The Supreme Court of Canada's (SCC) decision in Sattva Capital Corp. v. Creston Moly Corp.1 established that contractual interpretation will no longer be considered a question of law, but rather a question of mixed fact and law, wherein the principles of contractual interpretation are applied to the words of the written contract in light of the factual context of the contract. The SCC also established that in the context of commercial arbitration, a question of law on review will be considered on a reasonableness standard unless it is a constitutional question or a question of law of central importance to the legal system as a whole and outside the adjudicator’s expertise, which will attract a correctness standard.

In this case, by agreement, Creston was required to pay Sattva a finder’s fee in relation to the acquisition of a molybdenum mining property. The agreement stipulated the finder’s fee was to be capped at a maximum value of U.S. $1.5 million. Payment would be given in Creston’s shares since Sattva had not elected to be paid in cash. A dispute arose as to the date used to price the shares and therefore to the number of shares to which Sattva was entitled. Sattva asserted that the date was set out in the "Market Price" definition in the agreement. This definition would use the value of the shares as of the close of the business day before the press release announcing the acquisition was made. However, the value of the shares substantially increased thereafter, and Creston argued the agreement’s "maximum amount" proviso prevented Sattva from receiving shares valued at more than U.S. $1.5 million on the payout date. 
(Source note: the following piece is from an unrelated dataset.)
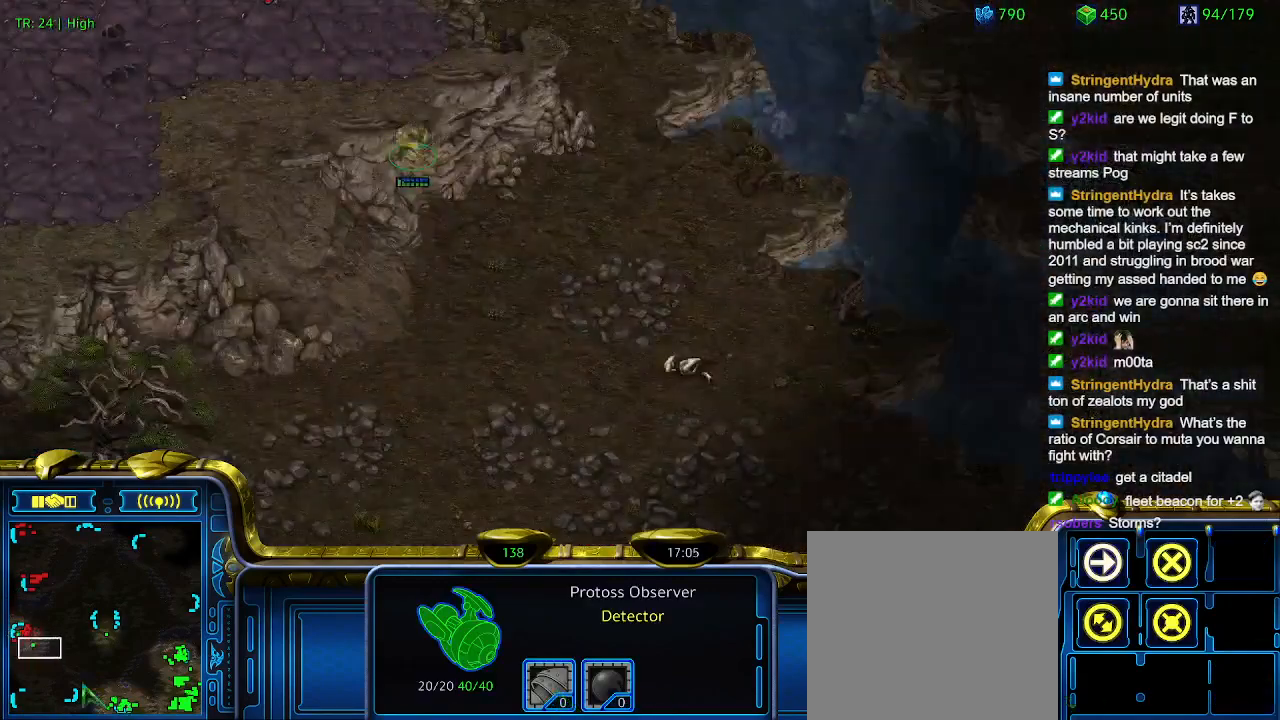
{"keys": [], "events": []}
The parties entered into arbitration pursuant to B.C.’s Arbitration Act ("AA"). The arbitrator found in favour of Sattva based on the definition of "Market Price" in the agreement. After a series of appeals – notably, under the AA, leave to appeal an arbitrator’s decision is generally available only for questions of law – the B.C. Court of Appeal (BCCA) allowed Creston’s appeal, holding the arbitrator’s interpretation absurd. Sattva appealed the decisions of the BCCA. 
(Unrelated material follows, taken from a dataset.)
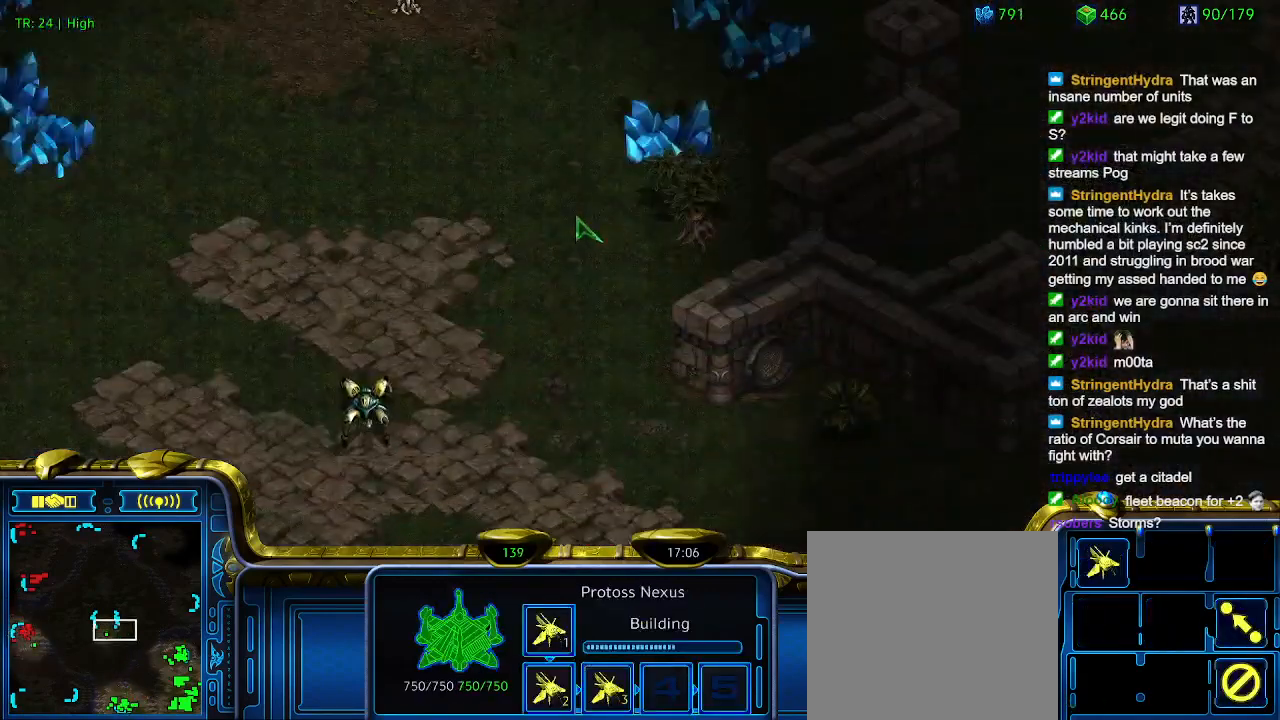
{"keys": [], "events": [[66, "t", "down"], [166, "t", "up"]]}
In allowing the appeal and reinstating the arbitrator’s decision, the SCC fundamentally changed how contractual interpretation is to be approached. The SCC stated the historical approach to contractual interpretation, which was considered a question of law, should be abandoned as the aim of contractual interpretation is to "ascertain the objective intent of the parties — a fact-specific goal — through the application of legal principles of interpretation"2. "Contractual interpretation involves issues of mixed fact and law as it is an exercise in which the principles of contractual interpretation are applied to the words of the written contract, considered in light of the factual matrix."3 Further, "the parol evidence rule does not apply to preclude evidence of surrounding circumstances when interpreting the words of a written contract"4.

It may be possible to identify extricable questions of law from questions that are characterized as mixed fact and law, including “the application of an incorrect principle, the failure to consider a required element of a legal test, or the failure to consider a relevant factor” in addition to “the requirements for the formation of the contract, the capacity of the parties, the requirement that certain contracts be evidenced in writing, and so on”5.

The standard of review will nearly always be reasonableness for commercial arbitration appeals. To be reasonable, the decision must be justifiable, transparent and intelligible.6 Constitutional questions and questions of law of central importance to the legal system as a whole which are outside an adjudicator’s expertise are reviewable on a correctness standard. 

On the facts of the case, the SCC held that Creston’s application for leave to appeal the arbitrator’s decision raised no issue of law. Further, the SCC stated the arbitrator implicitly considered how the “maximum amount” clause interacted with the definition of Market Price in a reasonable manner in his decision. Thus, leave to appeal the arbitrator’s decision should have been denied even if a question of law were identified, as the “requirement that there be arguable merit that the arbitrator’s decision was unreasonable is not met and the miscarriage of justice threshold was not satisfied”7.